» CONSIGNE ÉCRITE:
Réécrivez l'ensemble des enregistrements ci-dessous sous forme de tableau Markdown à deux colonnes, « N° » pour le numéro de rangée et « Ligne » pour le texte, sans les lignes vides. Laissez aussi les images de côté, s'il vous plaît.

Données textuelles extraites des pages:
○ ○ ○
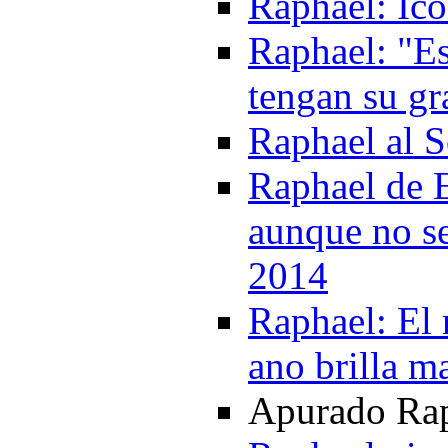
Raphael: Ico
Raphael: "Es
tengan su gr
Raphael al 
Raphael de 
aunque no s
2014
Raphael: El 
ano brilla m
Apurado Raph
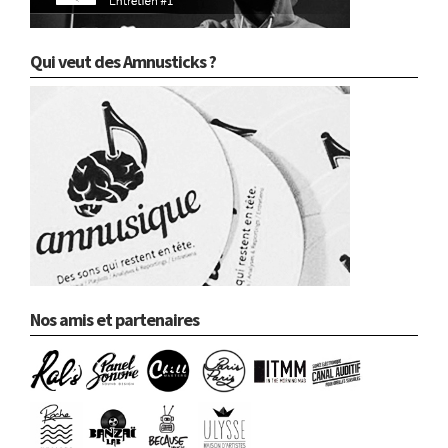
Qui veut des Amnusticks ?
Nos amis et partenaires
○ ○ ○
» RÉSULTAT ATTENDU:
| N° | Ligne |
|---|---|
| 1 | Raphael: Ico |
| 2 | Raphael: "Es |
| 3 | tengan su gr |
| 4 | Raphael al  |
| 5 | Raphael de  |
| 6 | aunque no s |
| 7 | 2014 |
| 8 | Raphael: El  |
| 9 | ano brilla m |
| 10 | Apurado Raph |
| 11 | Qui veut des Amnusticks ? |
| 12 | Nos amis et partenaires |